The chapter has assembled a transformer block: attention, a feed-forward network, normalization, and residuals. This card is about how blocks are arranged into a full model, starting with the arrangement the original paper used.
The diagram shows two stacks side by side. On the left, an encoder made of three blocks reads the whole input at once, so every position can attend to every other, in both directions. On the right, a decoder made of three blocks emits output token by token. The teal cross-attention arrows run from the encoder into each decoder block, and the annotation names the mechanism: the decoder attends to encoder outputs. That is the bridge covered in the cross-attention card, now shown in its original home. The decoder’s own attention over what it has generated stays causal, while cross-attention lets it consult the fully-read input.
The translation example makes the division concrete. The encoder ingests the French sentence, and the decoder produces the English one word at a time, checking the encoded French at every step through cross-attention. The two captions state the asymmetry cleanly: reads the whole input at once versus emits output token by token. One side comprehends, the other generates, and cross-attention is what connects them.

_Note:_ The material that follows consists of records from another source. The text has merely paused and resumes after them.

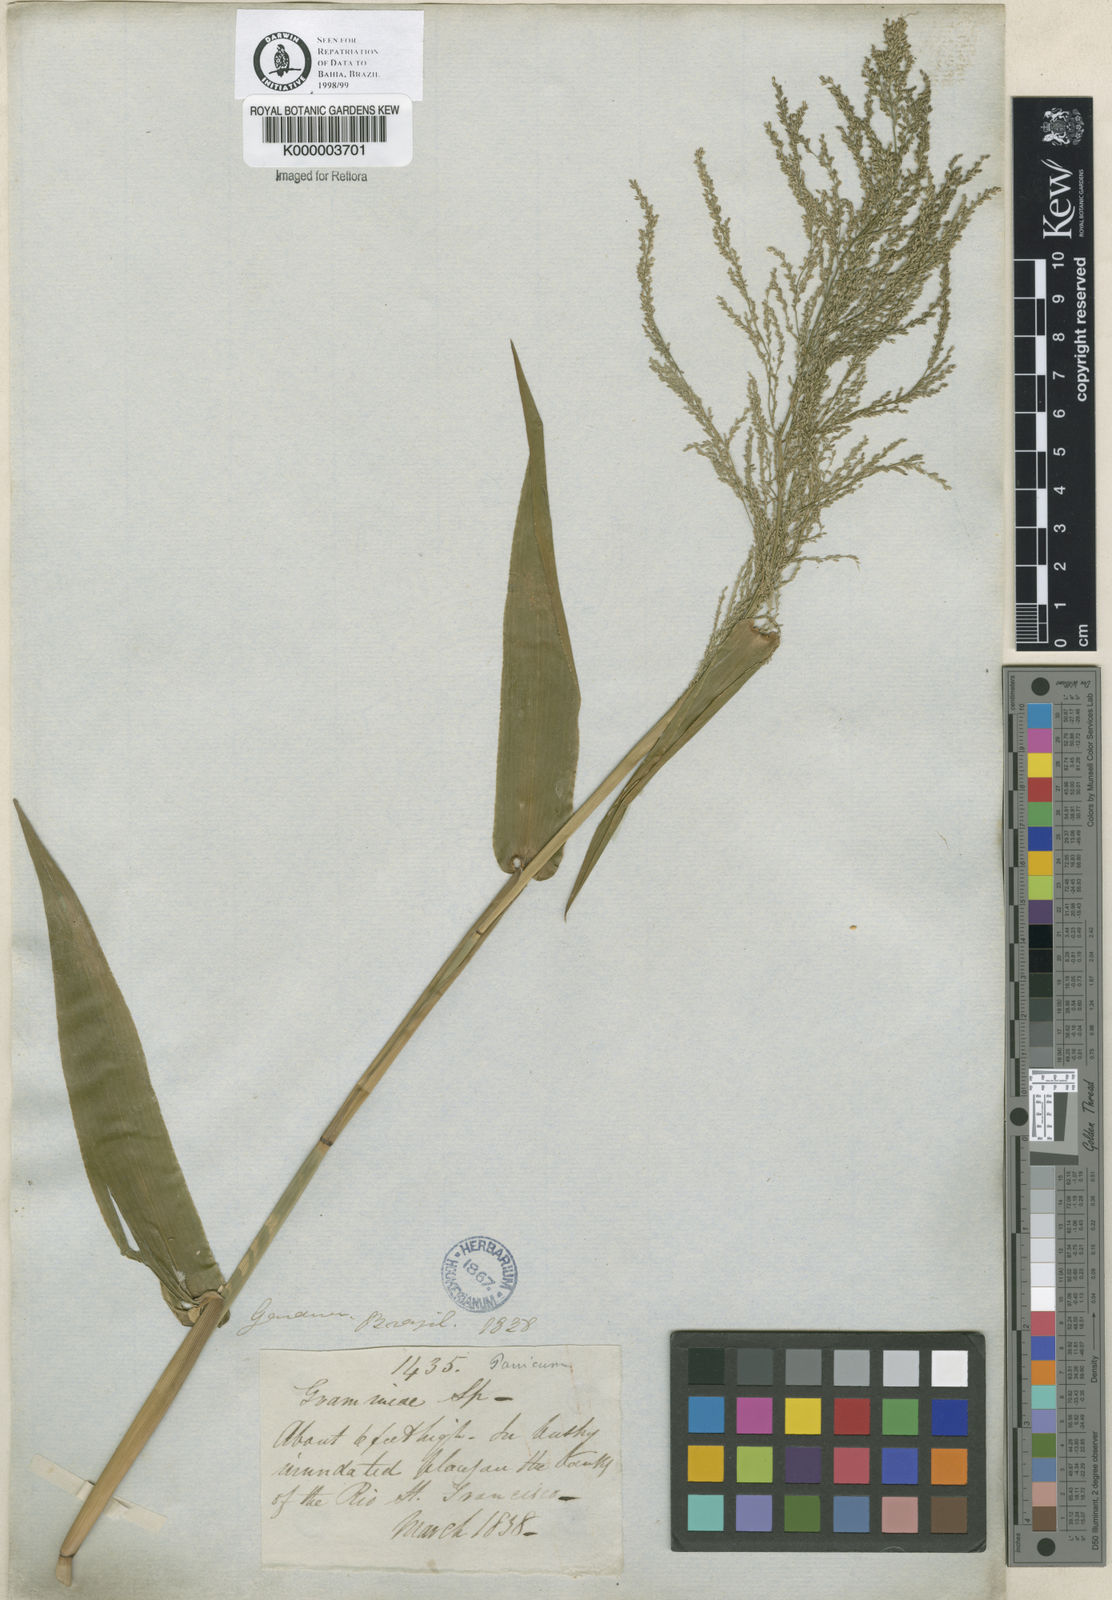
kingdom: Plantae
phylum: Tracheophyta
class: Liliopsida
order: Poales
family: Poaceae
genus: Rugoloa
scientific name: Rugoloa hylaeica
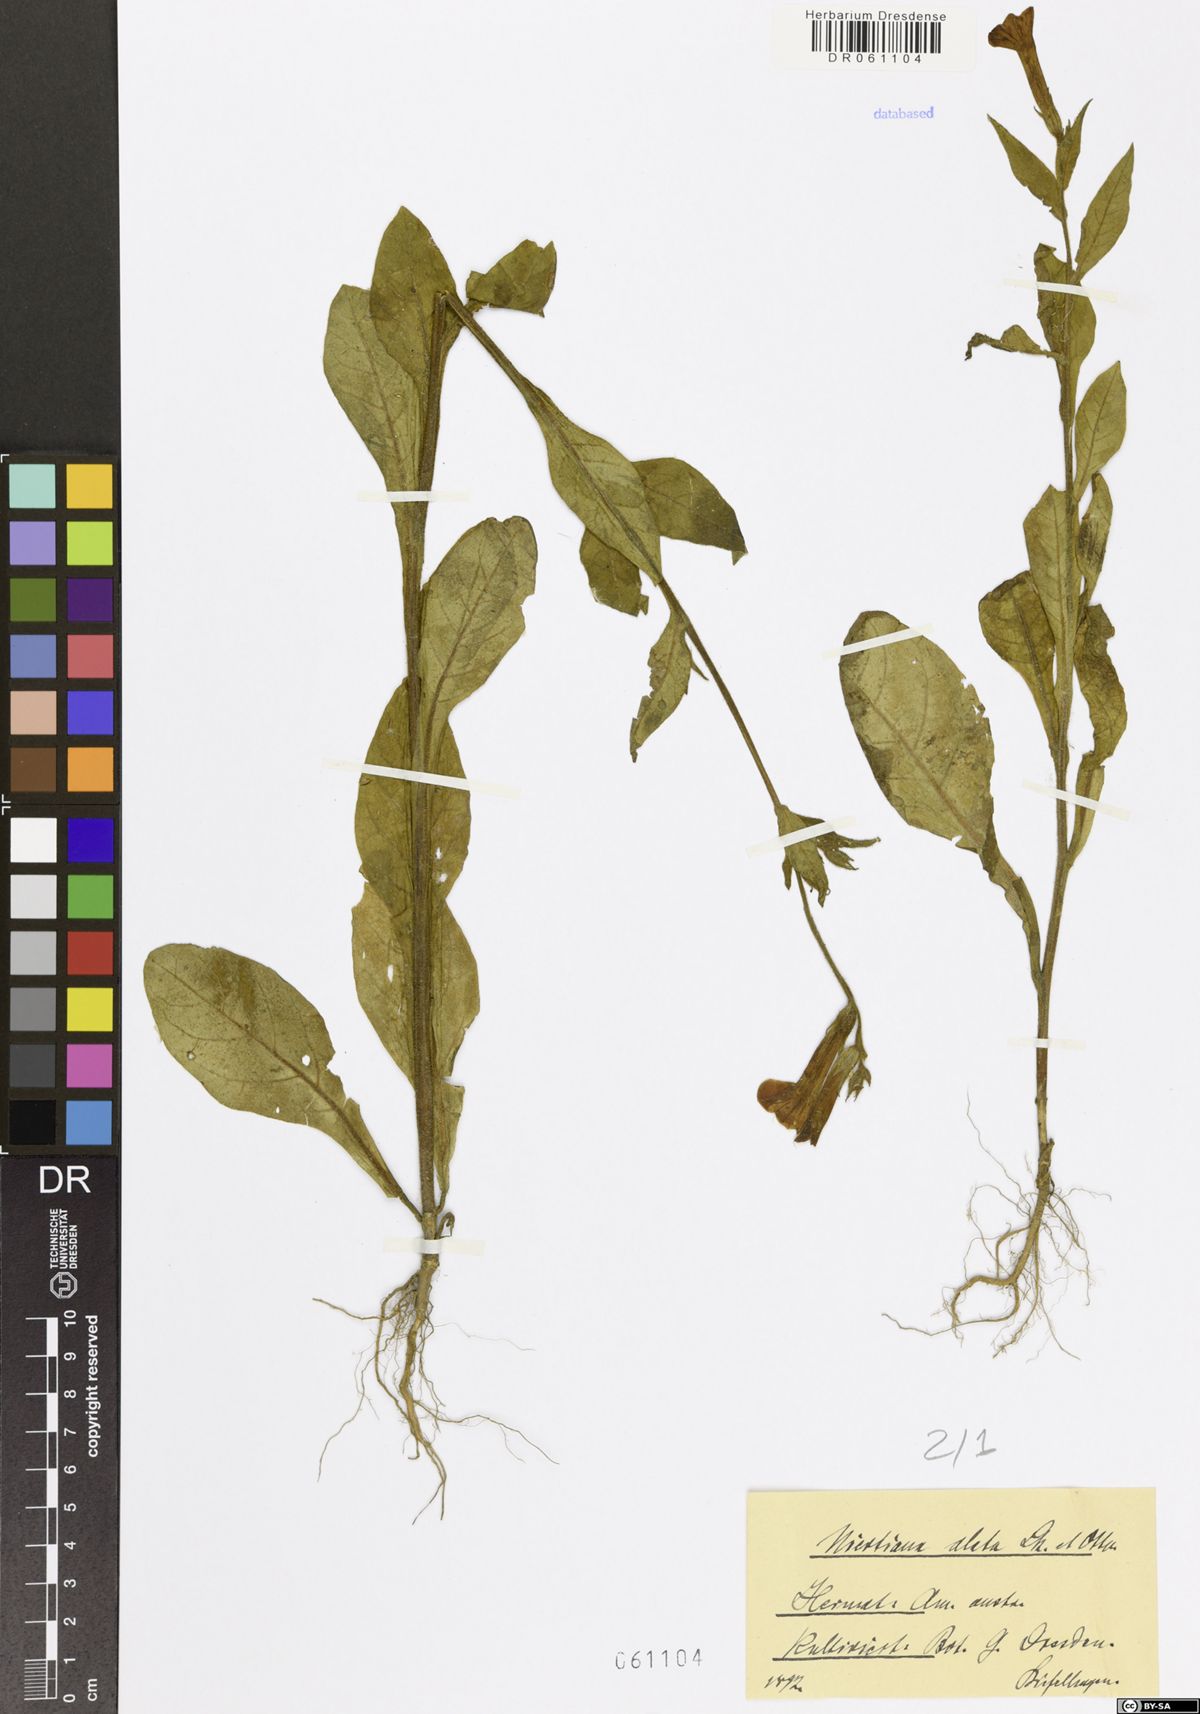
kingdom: Plantae
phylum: Tracheophyta
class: Magnoliopsida
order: Solanales
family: Solanaceae
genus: Nicotiana
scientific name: Nicotiana alata
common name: Jasmine tobacco
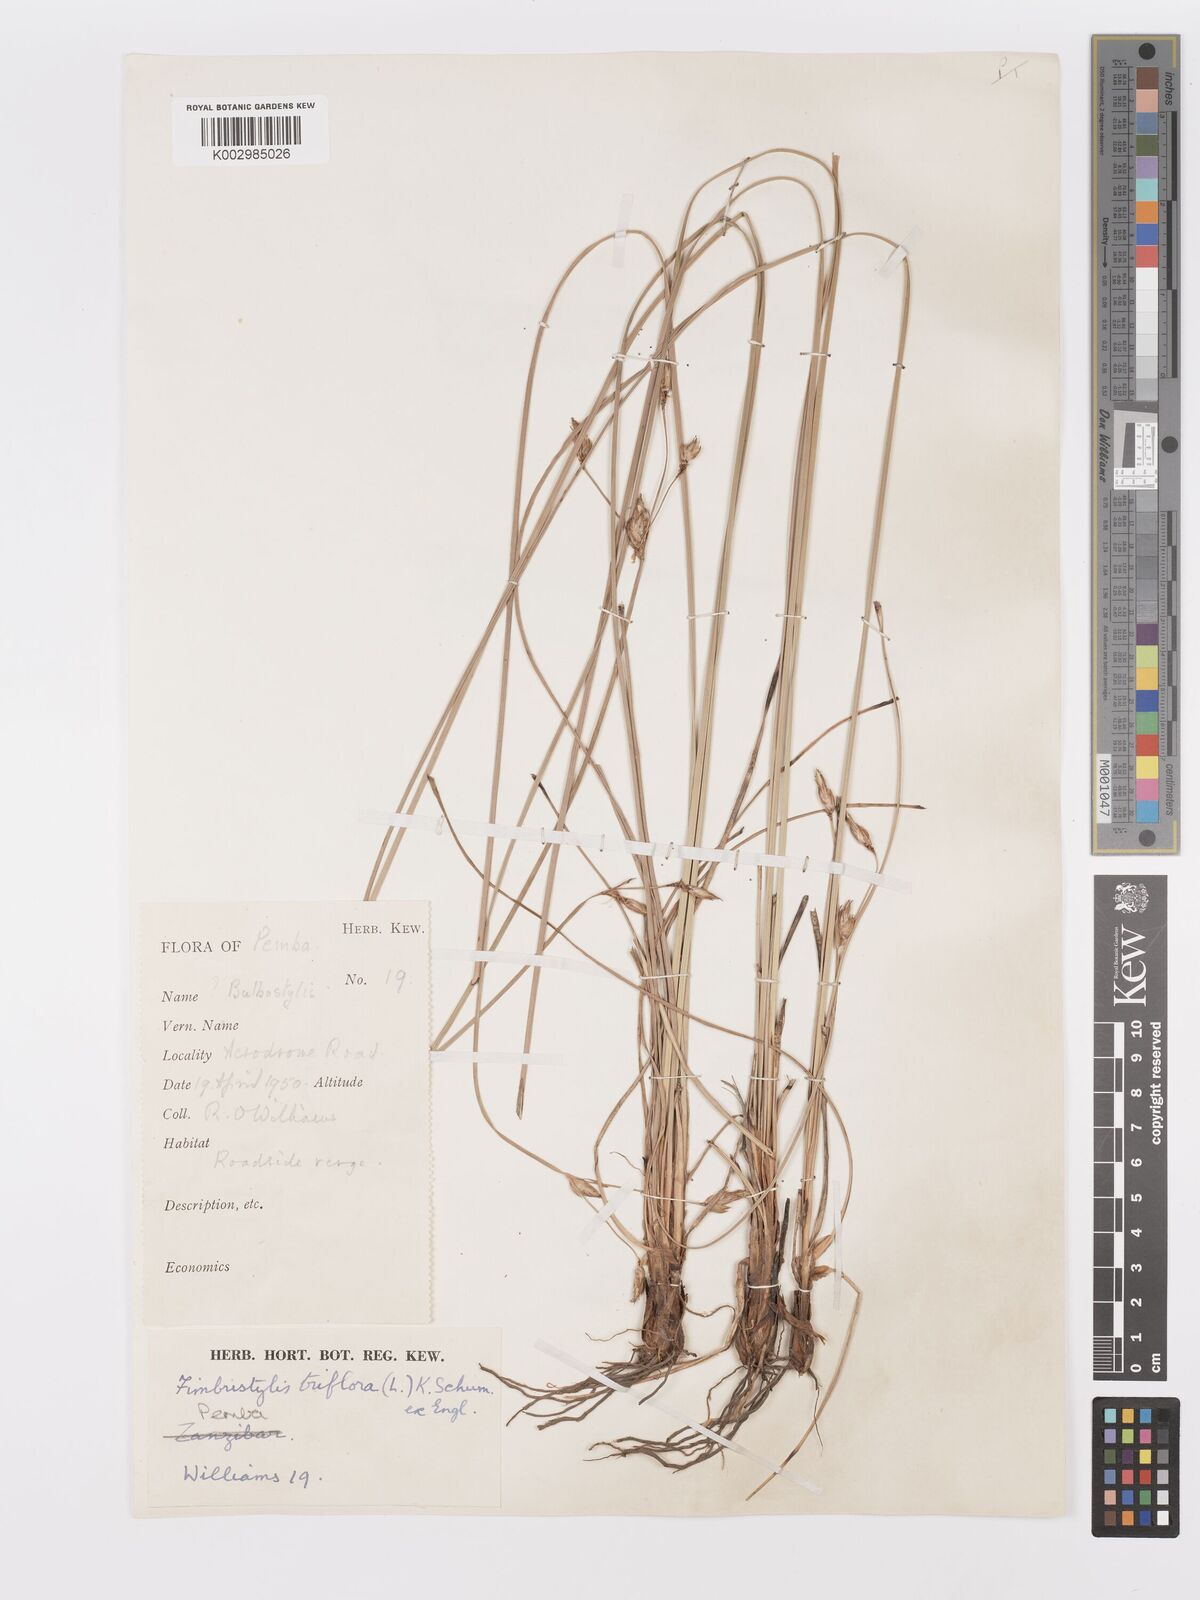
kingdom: Plantae
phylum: Tracheophyta
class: Liliopsida
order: Poales
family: Cyperaceae
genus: Abildgaardia
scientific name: Abildgaardia triflora
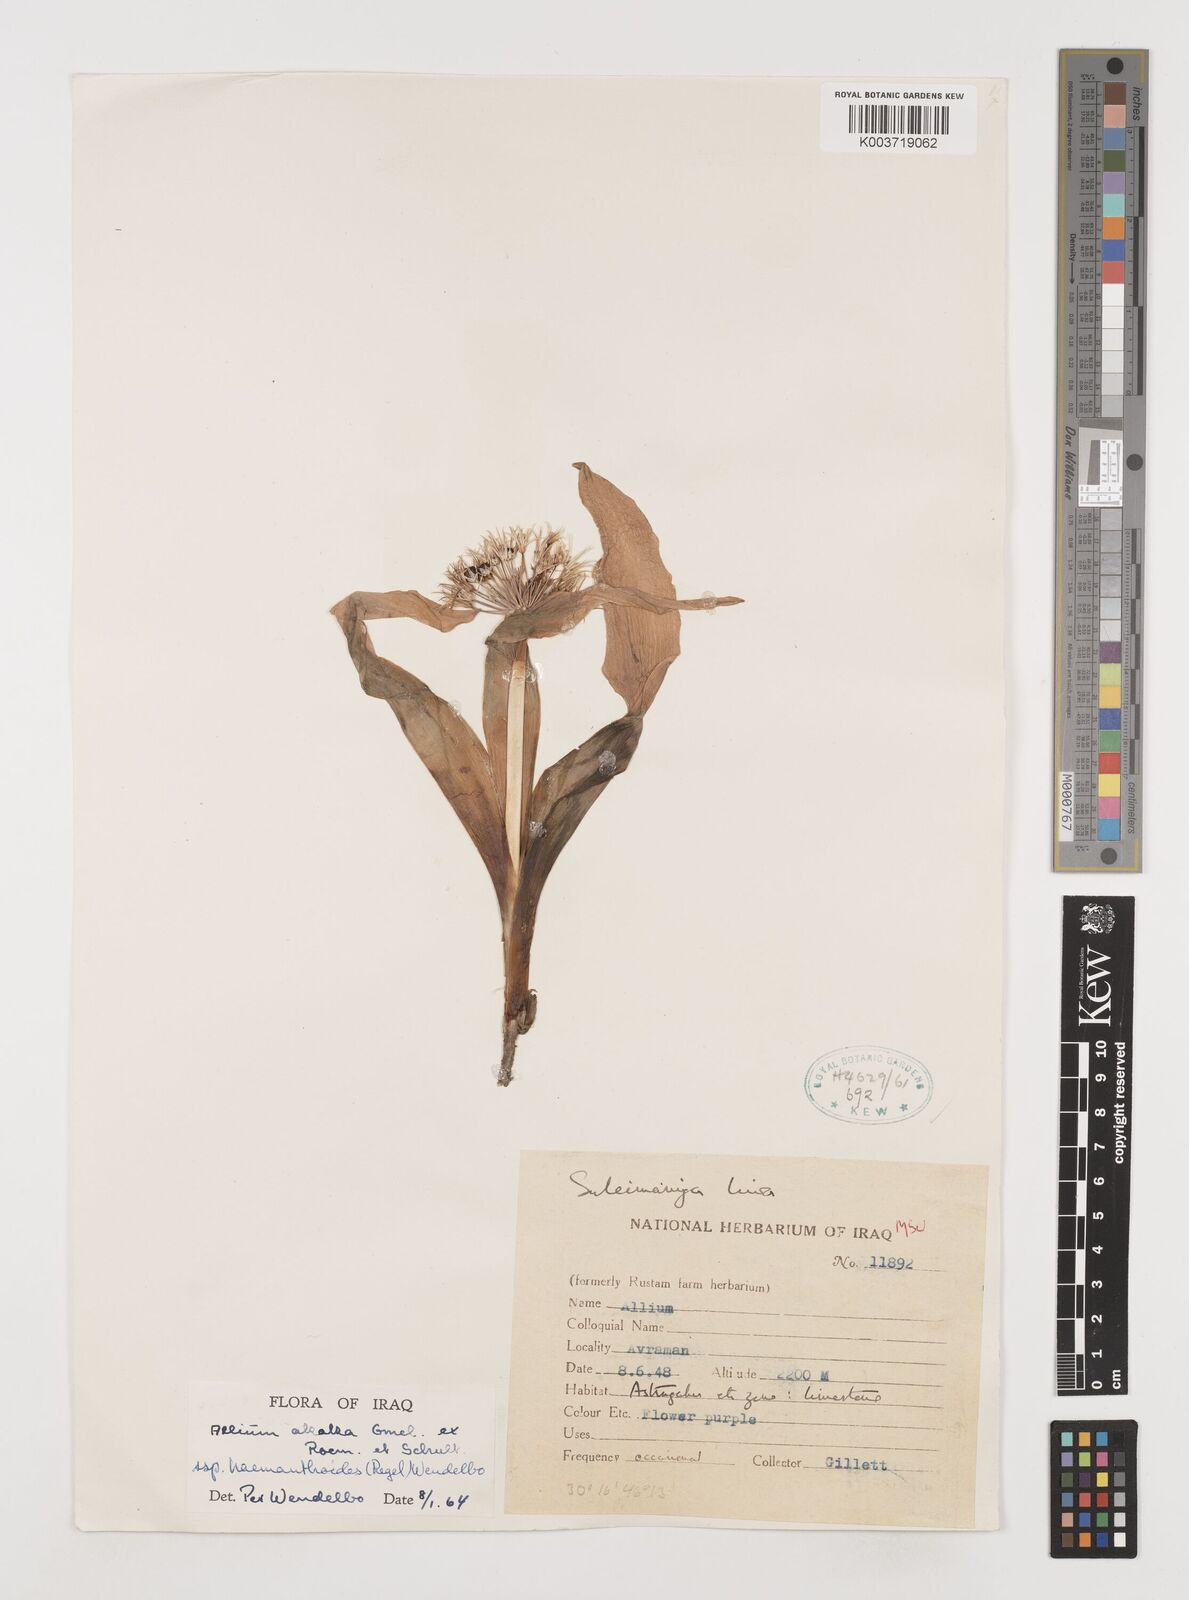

The use cases box explains when the two-stack design earns its extra machinery: translation, summarization, and T5-style tasks, or more generally any case where input and output are different sequences. When the task is to transform one text into a distinctly different text, having a dedicated reader and a dedicated writer is a natural fit.
The closing line, read the input then write the output, is the whole idea in five words. This was the 2017 starting point. The next two cards trace how the field split it apart, keeping only the encoder for understanding tasks or only the decoder for generation, and the comparison card weighs all three against each other.